Klar dafür ist auch Bürgermeister Matthias Stadler (SP). Allerdings: „Dass wir die Bewerbung bisher nicht so zielstrebig verfolgen konnten, liegt daran, dass wir zurzeit keine Finanzierungszusagen von den übergeordneten Körperschaften haben.“ Mit-Bewerber Bregenz habe deutlich bessere Rahmenbedingungen, weil das Land Vorarlberg bereits zugesagt habe mitzuzahlen. Stadler: „Wir können aus eigener Kraft so ein Großprojekt nicht stemmen, sondern wir brauchen so wie Graz oder Linz die massive Unterstützung des Landes.“ Liege diese Unterstützungs-Zusage nicht vor, mache eine Bewerbung keinen Sinn. Von Seiten des Landes gebe es aber, so Stadler, „eine gewisse Zurückhaltung“ gegenüber der Unterstützung einer St. Pöltner Bewerbung.

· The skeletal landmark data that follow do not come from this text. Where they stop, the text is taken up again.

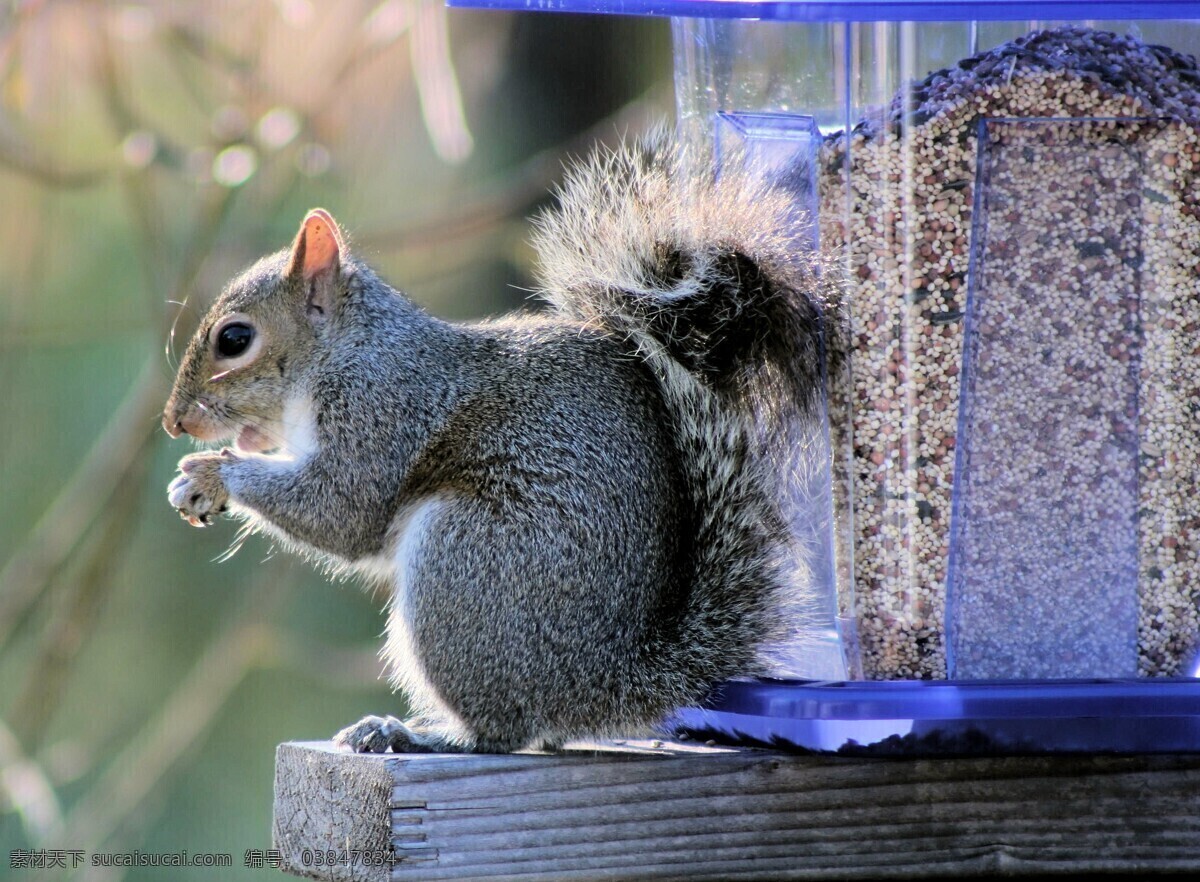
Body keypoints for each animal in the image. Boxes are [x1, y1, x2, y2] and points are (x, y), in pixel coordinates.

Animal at [162, 138, 835, 753]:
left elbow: (341, 510)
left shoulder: (383, 412)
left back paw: (419, 733)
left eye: (235, 339)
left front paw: (212, 474)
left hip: (462, 560)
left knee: (503, 732)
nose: (173, 422)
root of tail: (602, 682)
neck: (349, 351)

Land: „Stadt muss Vorschlag bringen"

Die Frage, ob das Land sich vorstellen kann, St. Pölten zu unterstützen oder nicht, stelle sich zurzeit gar nicht, erwidert Hermann Dikowitsch, Leiter der NÖ Kulturabteilung: „Die Stadt ist noch nicht mit einem konkreten Vorschlag auf das Land zugekommen. Sobald dies erfolgt, werden wir natürlich gerne in Gespräche treten.“ Eine Finanzierungszusage könne es also noch gar nicht geben, betont Dikowitsch.

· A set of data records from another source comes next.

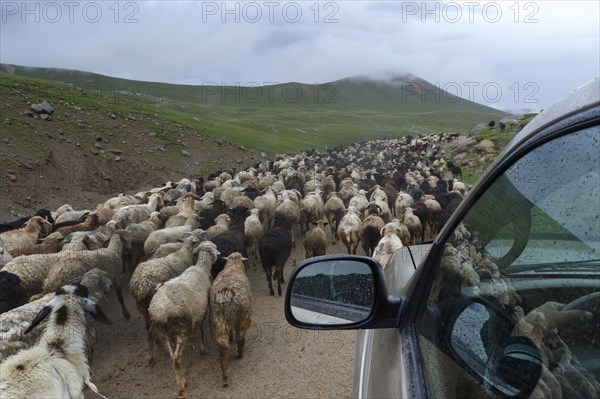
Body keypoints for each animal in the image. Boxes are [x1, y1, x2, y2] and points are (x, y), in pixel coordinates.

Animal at [148, 239, 220, 398]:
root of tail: (160, 311)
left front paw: (192, 343)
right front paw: (202, 348)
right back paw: (181, 387)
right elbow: (201, 330)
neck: (201, 268)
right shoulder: (202, 312)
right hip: (181, 327)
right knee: (176, 358)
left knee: (172, 356)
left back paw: (181, 378)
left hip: (163, 332)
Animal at [210, 253, 252, 388]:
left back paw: (225, 377)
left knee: (223, 347)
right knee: (240, 338)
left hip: (218, 322)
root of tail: (226, 296)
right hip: (243, 317)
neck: (233, 267)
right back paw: (240, 354)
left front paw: (230, 338)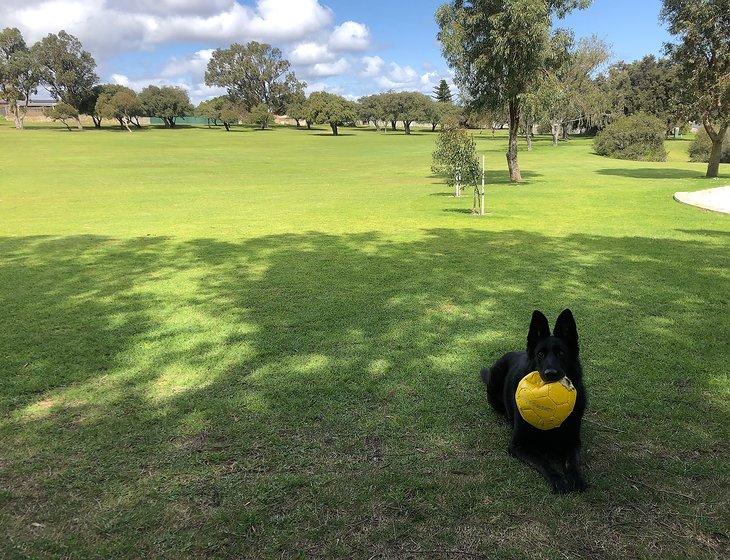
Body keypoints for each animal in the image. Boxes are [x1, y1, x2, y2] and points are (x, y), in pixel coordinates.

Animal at [480, 308, 588, 492]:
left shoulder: (573, 441)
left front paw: (575, 478)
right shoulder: (518, 445)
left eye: (561, 354)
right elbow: (542, 461)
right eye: (540, 354)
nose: (551, 374)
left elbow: (572, 461)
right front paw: (557, 479)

St. Pölten könne sich jederzeit bewerben. Klar sei aber, dass das Land die Kosten für das Projekt Kulturhauptstadt nicht alleine tragen werde. „Da müsste auch ein wesentlicher Anteil von der Stadt kommen.“

St. Pölten als Kulturhauptstadt überhaupt ins Gespräch gebracht hat bereits in den 1990er-Jahren Siegfried Nasko. Der ehemalige Kulturstadtrat sieht St. Pölten noch mehr als damals geeignet, sich zu bewerben. Die Stadt habe sehr reelle Chancen: „St. Pölten verfügt über eine intakte und repräsentative kulturelle Infrastruktur, die beachtliche Nutzungsreserven aufweist. Darüber hinaus lebt die Kulturszene in der Stadt de facto in allen Kultursparten.“

„St. Pölten verfügt über eine intakte und repräsentative kulturelle Infrastruktur, die beachtliche Nutzungsreserven aufweist.“ Siegfried Nasko

Ein Manko sei der Abzug der bildenden Kunst nach Krems sowie ein ausstehendes Bekenntnis der Landeskulturverwaltung zu St. Pölten, ist Nasko überzeugt. Da die Kulturhauptstadt seit 2009 an zwei Städte vergeben werde, solle sich St. Pölten gemeinsam mit Brünn bewerben, schlägt Nasko vor.